[Stored data]
"""
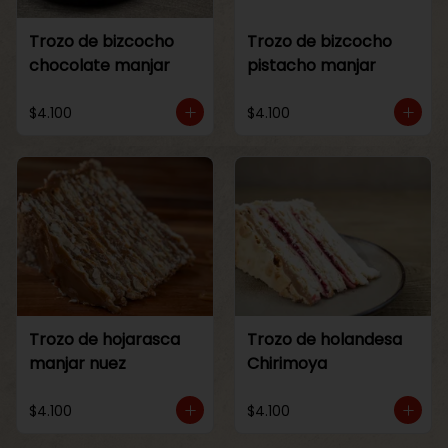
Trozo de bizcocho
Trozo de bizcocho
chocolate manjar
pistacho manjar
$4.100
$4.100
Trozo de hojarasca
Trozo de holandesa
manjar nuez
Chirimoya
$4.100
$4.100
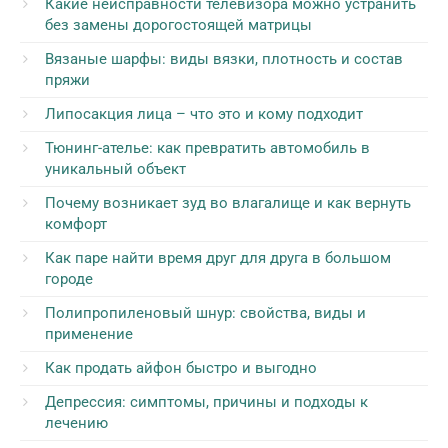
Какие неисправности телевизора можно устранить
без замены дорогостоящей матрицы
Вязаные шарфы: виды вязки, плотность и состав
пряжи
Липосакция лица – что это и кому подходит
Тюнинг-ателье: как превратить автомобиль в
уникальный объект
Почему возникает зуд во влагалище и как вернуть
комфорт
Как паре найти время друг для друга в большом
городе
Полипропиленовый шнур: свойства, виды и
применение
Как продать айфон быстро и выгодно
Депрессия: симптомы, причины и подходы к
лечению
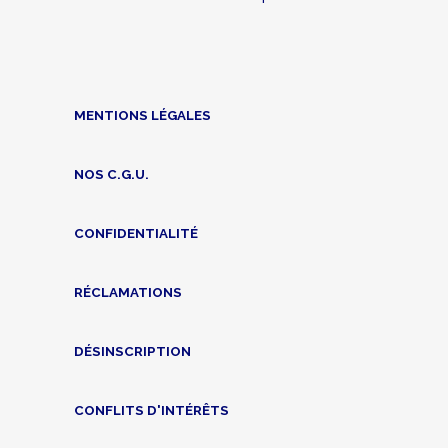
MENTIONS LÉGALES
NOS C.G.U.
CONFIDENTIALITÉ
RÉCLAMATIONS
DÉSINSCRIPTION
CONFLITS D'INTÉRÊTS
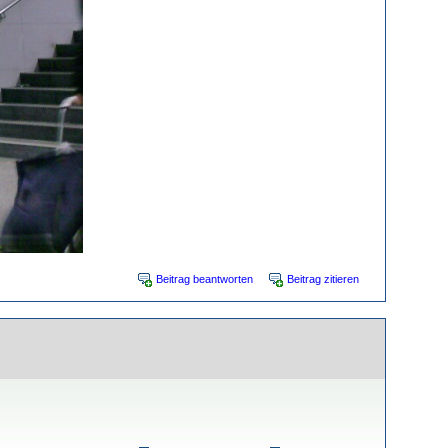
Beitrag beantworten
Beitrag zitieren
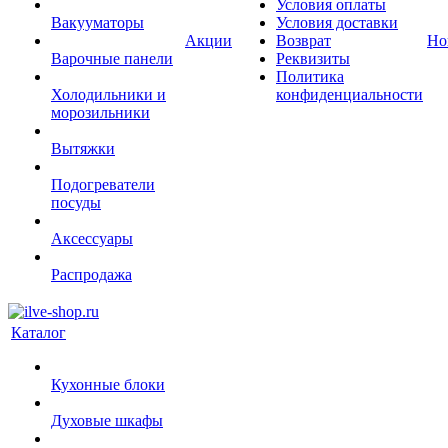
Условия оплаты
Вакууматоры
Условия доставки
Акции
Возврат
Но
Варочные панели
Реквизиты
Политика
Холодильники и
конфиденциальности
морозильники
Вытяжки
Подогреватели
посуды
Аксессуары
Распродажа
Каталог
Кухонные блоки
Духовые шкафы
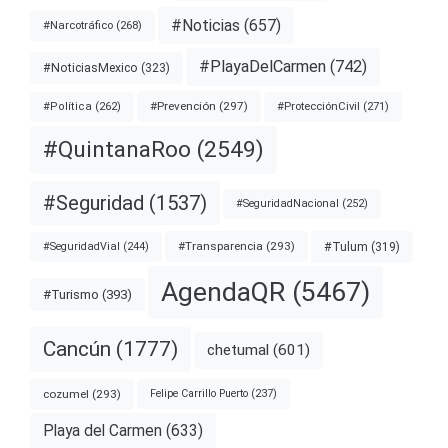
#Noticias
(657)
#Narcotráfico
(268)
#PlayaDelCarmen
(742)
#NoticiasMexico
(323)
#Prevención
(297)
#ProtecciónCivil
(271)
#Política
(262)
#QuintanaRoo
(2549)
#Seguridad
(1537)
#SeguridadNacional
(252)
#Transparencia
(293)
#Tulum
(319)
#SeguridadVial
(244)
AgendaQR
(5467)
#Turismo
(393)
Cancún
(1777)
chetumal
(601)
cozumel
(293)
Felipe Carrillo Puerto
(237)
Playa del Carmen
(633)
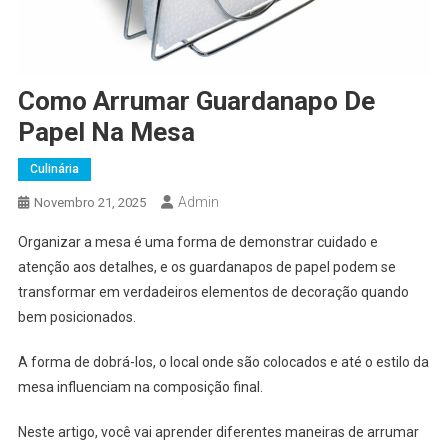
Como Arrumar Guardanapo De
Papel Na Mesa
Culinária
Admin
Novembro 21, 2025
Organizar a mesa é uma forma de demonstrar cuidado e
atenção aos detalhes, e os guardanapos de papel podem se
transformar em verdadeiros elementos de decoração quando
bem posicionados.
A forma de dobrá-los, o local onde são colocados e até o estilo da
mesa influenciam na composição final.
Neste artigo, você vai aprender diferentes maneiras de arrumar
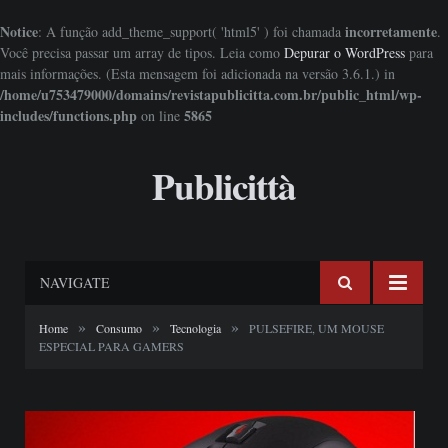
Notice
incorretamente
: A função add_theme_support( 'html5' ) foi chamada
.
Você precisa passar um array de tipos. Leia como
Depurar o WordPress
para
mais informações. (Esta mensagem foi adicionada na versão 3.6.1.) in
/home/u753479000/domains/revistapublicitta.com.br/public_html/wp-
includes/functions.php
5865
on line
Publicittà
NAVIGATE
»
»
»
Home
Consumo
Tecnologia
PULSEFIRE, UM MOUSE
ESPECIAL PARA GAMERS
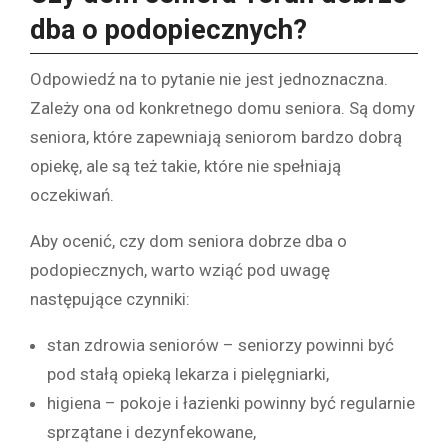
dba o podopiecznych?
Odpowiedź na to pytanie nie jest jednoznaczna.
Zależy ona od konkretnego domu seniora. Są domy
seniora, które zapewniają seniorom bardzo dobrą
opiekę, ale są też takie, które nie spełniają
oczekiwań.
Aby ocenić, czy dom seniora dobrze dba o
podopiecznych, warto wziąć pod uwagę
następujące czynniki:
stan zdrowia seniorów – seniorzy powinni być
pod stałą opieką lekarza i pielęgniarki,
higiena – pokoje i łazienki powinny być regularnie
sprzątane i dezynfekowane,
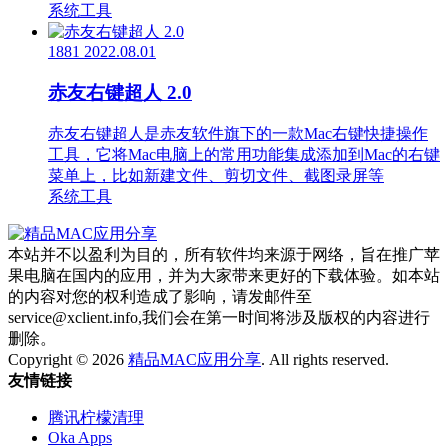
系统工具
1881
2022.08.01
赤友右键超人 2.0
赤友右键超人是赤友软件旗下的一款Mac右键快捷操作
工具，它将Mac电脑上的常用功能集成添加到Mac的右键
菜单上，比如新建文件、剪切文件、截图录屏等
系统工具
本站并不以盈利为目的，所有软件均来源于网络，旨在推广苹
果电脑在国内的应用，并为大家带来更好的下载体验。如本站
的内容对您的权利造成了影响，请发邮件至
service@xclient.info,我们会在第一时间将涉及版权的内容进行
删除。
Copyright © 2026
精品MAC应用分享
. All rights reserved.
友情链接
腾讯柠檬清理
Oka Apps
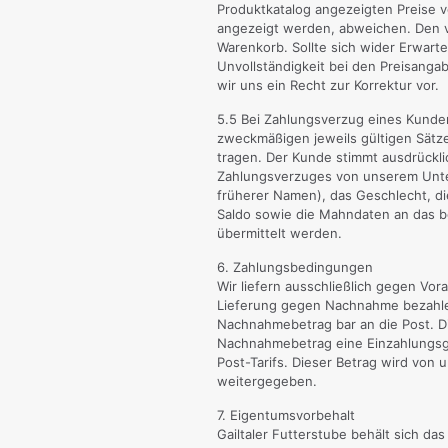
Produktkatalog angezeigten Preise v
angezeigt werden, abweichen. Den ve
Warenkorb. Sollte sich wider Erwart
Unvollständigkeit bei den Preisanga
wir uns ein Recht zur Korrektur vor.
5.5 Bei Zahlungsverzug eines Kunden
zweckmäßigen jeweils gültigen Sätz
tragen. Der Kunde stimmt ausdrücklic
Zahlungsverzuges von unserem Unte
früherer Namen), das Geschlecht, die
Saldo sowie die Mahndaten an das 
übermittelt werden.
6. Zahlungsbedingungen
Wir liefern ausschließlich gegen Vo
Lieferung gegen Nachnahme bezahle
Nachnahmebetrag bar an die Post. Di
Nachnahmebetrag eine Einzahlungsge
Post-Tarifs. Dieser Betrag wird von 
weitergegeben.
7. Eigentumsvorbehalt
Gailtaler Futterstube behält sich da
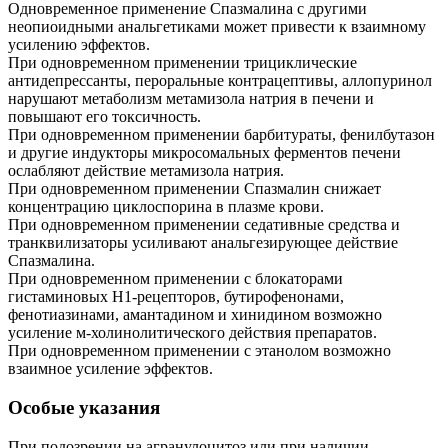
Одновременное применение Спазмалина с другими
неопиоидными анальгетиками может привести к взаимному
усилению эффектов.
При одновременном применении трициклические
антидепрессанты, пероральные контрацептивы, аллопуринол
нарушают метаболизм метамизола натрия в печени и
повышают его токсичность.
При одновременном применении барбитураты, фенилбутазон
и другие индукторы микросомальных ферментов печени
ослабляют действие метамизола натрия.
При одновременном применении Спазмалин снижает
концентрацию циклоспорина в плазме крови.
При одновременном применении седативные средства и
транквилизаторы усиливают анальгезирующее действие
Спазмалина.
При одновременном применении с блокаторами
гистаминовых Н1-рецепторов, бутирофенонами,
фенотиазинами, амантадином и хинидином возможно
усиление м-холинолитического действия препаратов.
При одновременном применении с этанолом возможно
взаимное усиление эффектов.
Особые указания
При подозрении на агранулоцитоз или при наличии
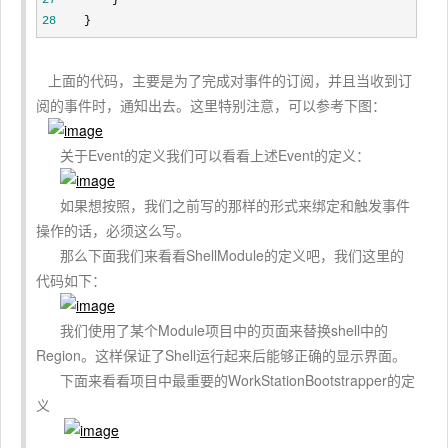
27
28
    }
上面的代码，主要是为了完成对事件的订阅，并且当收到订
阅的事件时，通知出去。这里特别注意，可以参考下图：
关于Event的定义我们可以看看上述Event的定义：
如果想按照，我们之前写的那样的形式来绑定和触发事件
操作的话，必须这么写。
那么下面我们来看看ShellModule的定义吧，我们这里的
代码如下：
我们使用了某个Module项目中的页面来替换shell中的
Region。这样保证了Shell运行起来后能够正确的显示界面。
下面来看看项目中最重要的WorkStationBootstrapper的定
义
"""
### What the task requires
Count the lines of the stored data above that contain the word "печени", treating case as significant. Reply with the number only.

### Result of this exercise
2